--- Data for the task ---

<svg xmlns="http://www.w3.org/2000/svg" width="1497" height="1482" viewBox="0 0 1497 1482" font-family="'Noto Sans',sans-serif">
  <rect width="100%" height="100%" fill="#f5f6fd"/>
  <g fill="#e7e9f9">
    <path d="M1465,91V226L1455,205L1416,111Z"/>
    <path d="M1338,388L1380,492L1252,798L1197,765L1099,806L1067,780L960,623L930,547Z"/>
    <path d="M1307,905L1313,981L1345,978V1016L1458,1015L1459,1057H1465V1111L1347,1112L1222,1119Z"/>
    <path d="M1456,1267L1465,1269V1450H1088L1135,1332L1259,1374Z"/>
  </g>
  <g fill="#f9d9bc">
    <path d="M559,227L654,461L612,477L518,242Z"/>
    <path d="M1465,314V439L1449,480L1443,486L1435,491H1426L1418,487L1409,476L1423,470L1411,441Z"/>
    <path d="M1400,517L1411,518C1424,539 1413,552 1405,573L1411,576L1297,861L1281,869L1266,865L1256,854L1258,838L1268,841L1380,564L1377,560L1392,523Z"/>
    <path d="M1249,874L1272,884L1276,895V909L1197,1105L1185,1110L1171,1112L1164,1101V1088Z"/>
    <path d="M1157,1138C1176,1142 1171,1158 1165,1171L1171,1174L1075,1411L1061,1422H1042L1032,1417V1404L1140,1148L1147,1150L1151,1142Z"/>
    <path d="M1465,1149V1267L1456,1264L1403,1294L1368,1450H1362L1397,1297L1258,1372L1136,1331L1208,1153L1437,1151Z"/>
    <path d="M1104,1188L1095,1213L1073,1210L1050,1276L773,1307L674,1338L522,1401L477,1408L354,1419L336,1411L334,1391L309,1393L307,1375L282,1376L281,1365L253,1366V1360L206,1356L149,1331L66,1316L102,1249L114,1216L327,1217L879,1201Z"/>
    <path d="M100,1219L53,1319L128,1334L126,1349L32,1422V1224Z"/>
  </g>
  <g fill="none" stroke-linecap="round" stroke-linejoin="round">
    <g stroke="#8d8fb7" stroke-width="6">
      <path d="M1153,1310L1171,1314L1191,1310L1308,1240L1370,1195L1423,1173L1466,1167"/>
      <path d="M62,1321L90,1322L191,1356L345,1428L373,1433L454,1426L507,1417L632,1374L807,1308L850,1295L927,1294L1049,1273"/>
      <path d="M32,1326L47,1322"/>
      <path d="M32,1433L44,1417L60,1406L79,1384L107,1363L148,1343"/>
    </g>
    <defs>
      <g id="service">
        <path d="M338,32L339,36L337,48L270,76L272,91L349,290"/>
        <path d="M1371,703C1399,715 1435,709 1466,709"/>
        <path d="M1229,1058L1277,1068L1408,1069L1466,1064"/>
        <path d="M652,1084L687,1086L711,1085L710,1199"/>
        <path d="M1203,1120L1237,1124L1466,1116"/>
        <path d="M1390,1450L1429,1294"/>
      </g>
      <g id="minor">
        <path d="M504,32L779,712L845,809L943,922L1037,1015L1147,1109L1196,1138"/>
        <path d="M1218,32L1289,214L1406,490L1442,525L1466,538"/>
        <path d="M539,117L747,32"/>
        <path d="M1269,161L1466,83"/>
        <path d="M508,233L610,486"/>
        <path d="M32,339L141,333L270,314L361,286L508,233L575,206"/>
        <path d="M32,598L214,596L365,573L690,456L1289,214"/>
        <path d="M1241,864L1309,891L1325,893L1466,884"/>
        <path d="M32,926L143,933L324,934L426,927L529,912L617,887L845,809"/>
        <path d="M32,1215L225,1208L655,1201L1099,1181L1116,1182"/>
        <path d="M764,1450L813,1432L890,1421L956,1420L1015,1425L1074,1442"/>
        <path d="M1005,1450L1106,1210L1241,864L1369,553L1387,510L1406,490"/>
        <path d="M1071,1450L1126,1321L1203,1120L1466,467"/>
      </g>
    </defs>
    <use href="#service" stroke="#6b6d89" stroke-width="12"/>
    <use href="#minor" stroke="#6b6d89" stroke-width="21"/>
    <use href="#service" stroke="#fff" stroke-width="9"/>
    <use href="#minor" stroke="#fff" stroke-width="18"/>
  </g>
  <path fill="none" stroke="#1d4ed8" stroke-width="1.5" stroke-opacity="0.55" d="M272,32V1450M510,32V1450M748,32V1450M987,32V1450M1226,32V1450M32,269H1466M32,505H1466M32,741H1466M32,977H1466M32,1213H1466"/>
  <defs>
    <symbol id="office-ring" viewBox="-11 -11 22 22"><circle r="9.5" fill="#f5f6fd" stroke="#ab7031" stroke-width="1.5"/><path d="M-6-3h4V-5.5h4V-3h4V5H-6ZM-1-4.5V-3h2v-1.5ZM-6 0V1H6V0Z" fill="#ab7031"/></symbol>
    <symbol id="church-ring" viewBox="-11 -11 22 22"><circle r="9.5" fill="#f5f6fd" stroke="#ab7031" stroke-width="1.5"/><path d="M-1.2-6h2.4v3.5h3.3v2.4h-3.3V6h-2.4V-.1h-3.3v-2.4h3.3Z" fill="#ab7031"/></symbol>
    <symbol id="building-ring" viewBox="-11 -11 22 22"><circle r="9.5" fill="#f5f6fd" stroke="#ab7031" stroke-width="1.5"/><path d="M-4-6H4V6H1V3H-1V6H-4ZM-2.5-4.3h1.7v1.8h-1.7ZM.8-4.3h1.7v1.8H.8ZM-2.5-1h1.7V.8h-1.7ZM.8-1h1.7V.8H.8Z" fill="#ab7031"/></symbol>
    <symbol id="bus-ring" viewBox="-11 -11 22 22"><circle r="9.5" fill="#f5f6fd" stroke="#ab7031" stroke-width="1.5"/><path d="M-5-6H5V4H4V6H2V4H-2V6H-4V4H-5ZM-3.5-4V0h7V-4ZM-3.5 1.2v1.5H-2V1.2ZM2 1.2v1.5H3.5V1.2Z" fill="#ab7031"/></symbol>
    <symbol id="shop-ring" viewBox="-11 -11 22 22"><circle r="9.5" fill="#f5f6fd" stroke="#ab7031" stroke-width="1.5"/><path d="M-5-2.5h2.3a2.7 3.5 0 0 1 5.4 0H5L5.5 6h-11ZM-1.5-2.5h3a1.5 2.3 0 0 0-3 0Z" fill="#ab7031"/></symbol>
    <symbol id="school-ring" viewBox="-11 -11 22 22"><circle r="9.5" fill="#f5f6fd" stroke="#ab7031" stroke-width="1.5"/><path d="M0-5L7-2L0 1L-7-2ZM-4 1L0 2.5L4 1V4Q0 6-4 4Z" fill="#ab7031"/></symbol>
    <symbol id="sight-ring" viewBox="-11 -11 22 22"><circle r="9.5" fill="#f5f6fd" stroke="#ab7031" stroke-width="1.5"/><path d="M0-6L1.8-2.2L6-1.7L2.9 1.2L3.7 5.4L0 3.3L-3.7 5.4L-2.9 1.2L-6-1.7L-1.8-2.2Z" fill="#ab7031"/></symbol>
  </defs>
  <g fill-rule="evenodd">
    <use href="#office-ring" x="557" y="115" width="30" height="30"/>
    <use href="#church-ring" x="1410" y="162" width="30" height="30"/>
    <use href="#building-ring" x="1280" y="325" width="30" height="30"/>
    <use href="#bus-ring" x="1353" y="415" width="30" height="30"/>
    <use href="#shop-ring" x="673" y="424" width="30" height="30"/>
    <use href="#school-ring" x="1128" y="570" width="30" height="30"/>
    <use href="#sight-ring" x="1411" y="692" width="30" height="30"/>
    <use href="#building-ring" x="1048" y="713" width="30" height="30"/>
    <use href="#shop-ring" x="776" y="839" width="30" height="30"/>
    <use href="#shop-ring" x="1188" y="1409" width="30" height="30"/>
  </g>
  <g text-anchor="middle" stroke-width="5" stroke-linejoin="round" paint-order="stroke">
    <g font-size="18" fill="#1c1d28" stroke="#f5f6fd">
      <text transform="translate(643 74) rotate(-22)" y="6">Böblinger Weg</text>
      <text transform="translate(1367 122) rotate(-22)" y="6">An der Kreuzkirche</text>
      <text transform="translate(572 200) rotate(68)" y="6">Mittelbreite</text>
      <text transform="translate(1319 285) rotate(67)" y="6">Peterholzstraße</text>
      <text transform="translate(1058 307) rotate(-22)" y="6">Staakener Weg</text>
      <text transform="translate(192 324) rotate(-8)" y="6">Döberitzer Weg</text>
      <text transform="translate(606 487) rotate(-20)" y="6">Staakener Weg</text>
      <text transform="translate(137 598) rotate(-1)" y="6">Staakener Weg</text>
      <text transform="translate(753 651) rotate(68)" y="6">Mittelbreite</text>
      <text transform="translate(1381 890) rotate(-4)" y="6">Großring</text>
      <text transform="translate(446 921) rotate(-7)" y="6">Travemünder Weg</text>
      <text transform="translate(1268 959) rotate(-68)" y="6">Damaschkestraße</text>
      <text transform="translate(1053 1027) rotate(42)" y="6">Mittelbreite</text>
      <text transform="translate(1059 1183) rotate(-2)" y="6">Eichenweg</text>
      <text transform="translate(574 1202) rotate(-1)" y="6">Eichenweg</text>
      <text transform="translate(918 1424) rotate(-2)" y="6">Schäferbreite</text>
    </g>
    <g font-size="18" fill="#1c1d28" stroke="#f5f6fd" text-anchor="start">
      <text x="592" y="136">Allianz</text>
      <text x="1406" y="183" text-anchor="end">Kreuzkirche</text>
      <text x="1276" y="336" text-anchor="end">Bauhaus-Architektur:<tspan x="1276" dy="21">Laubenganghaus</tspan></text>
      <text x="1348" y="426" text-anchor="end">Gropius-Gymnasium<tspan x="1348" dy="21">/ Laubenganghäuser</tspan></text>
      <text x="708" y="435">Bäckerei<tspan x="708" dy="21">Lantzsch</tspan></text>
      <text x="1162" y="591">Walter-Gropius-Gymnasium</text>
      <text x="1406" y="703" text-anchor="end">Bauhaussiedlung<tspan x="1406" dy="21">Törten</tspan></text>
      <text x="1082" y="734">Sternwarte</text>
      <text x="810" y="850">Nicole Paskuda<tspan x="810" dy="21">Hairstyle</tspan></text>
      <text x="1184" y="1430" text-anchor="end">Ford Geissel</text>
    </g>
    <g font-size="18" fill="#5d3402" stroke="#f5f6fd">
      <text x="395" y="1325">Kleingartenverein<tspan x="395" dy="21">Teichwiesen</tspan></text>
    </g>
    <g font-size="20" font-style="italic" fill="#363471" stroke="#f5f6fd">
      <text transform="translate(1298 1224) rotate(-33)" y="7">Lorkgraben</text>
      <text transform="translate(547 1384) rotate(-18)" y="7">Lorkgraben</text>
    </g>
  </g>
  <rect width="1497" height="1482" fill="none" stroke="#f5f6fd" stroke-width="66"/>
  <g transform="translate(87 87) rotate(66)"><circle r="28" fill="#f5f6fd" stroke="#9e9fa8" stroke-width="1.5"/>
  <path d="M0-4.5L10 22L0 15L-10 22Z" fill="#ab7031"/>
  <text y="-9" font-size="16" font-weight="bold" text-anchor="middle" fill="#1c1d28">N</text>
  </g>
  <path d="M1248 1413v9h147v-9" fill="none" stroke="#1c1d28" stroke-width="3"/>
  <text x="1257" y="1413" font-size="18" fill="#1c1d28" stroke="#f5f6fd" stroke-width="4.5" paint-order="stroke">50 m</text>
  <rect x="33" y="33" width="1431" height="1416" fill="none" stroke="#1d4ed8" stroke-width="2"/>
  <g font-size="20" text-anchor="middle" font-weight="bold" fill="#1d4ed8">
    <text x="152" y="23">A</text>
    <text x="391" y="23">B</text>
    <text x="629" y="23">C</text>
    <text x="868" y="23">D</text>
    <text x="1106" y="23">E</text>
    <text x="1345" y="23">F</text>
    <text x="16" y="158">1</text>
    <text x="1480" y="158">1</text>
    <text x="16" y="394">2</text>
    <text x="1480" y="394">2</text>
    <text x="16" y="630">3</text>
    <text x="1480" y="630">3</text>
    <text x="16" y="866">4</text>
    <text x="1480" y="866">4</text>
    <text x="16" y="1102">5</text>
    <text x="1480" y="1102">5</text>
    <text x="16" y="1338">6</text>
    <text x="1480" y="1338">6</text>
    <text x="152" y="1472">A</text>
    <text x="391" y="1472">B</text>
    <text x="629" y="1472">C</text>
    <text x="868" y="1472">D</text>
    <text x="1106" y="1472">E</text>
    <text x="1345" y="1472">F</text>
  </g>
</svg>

---

Task goal
Search the records for the word "round" and copy out every line that holds it.

Output below
  <g fill="none" stroke-linecap="round" stroke-linejoin="round">
  <g text-anchor="middle" stroke-width="5" stroke-linejoin="round" paint-order="stroke">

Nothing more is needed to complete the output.